Isotropic Mass Finishing for Surface Integrity and Part Performance
Barrel, vibratory, centrifugal and spindle finish can improve part performance and service life.
When presented with edge and surface finishing problems, many manufacturers continue to reach for solutions that rely on out-of-date, time-consuming and labor-intensive methods. It is still not unusual to see precision parts and critical hardware being manually handled, and edge and surface finishing operations being performed with abrasive hand tools or manually controlled power tools that use coated abrasives or abrasive filaments.
This situation often arises from insufficient planning and a lack of understanding of what will be required to render the manufactured part or component acceptable for the end user. At the root of the problem is a manufacturing and design engineering culture that considers its work done when the part comes off the machining center or the fabricating machine. Too often, part edge and surface condition is simply someone else’s problem.
This is a situation that deserves and is getting an increasing amount of scrutiny. It is a subject repeatedly discussed at the “Deburring, Edge-Finish, and Surface Conditioning Technical Group” sponsored by SME Manufacturing’s Machining/Material Removal Technical Community in Dearborn, Michigan.
The costs of neglecting to consider deburring and surface conditioning in production planning and engineering can be substantial.
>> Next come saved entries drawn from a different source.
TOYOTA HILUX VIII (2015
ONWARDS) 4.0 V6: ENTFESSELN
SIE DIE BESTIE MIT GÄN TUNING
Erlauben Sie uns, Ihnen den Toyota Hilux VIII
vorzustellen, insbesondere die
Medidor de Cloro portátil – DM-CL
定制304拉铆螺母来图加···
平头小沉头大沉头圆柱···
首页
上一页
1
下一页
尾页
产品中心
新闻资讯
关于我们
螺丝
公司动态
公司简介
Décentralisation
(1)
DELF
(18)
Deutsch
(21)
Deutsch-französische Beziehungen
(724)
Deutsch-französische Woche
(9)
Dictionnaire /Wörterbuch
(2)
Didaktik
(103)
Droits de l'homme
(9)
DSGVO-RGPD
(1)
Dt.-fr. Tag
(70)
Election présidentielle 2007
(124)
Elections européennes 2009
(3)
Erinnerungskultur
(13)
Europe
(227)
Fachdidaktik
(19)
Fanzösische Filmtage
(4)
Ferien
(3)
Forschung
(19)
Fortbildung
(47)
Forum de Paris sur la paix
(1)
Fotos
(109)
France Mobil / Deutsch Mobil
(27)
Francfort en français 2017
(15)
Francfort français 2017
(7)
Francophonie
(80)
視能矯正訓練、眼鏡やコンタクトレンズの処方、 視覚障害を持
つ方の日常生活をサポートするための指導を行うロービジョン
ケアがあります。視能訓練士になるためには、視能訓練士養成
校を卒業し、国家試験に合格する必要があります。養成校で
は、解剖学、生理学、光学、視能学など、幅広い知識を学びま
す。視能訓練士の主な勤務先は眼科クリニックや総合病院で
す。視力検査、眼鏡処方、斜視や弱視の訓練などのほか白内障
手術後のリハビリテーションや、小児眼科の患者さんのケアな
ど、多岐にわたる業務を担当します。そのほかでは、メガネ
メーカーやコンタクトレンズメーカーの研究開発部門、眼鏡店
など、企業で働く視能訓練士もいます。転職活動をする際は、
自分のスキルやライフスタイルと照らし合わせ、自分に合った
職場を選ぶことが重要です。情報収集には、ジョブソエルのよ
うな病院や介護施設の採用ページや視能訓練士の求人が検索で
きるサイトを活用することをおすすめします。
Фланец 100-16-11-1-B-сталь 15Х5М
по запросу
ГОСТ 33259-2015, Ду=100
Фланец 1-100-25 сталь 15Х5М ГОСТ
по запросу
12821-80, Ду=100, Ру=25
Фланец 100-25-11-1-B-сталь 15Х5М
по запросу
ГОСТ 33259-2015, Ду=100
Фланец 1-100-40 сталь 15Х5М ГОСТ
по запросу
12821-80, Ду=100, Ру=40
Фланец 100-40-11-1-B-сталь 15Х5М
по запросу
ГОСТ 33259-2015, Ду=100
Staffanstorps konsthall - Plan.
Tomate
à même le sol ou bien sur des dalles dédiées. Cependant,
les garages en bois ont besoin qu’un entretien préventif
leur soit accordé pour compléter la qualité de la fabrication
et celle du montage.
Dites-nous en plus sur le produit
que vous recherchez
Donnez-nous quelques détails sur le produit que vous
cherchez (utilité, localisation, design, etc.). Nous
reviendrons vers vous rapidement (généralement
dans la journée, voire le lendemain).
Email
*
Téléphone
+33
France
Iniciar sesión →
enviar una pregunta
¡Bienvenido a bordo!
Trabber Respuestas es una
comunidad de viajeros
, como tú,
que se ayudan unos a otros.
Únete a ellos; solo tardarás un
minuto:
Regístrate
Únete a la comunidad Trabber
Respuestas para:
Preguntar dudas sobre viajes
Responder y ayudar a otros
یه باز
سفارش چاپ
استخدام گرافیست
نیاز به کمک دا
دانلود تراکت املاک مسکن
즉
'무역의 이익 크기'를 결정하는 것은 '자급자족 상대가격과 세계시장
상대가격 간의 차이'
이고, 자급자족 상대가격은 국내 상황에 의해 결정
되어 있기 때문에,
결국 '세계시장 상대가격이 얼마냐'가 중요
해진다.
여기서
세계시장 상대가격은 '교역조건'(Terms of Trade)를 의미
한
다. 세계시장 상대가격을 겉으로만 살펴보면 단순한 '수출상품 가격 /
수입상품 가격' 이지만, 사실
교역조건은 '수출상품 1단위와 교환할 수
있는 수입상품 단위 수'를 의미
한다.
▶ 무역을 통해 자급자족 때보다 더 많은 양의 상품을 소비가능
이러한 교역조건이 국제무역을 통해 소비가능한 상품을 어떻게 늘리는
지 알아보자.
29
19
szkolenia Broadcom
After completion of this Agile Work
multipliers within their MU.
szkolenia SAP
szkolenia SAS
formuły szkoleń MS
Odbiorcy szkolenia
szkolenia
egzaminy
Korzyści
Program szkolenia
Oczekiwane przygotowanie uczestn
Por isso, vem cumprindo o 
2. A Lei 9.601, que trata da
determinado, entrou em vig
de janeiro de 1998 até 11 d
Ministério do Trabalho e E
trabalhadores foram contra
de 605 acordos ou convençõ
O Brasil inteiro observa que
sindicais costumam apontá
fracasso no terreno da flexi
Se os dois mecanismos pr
Frequently overlooked, however, are the potentially serious problems that can develop from the ad hoc and interim solutions that are selected to deal with what now has become—in some instances—a manufacturing crisis.
The manufacturers who resort to hand or manual finishing do not do so because of its cost on a per piece basis (it is by far the most costly method of handling the problem) but, often, it is the most obvious solution and the easiest and the quickest to implement. The reason this problem persists is that there is an imperfect understanding of the serious hidden cost this manual and uncontrolled approach imposes. This is not to say that some deburring and finishing problems don’t require some manual intervention; some do. In many cases, however, manual methods are selected because they are an easy and quick fix.
The first casualty of this manual approach is the investment the manufacturer has made, often in the millions, for precise and computer controlled manufacturing equipment. The idea behind this investment was to have the ability to produce parts that are uniformly and carefully manufactured to exacting specifications and tolerances. At this point, in too many cases, the parts are then handed off to manual deburring and finishing procedures that will guarantee no two parts will ever be alike.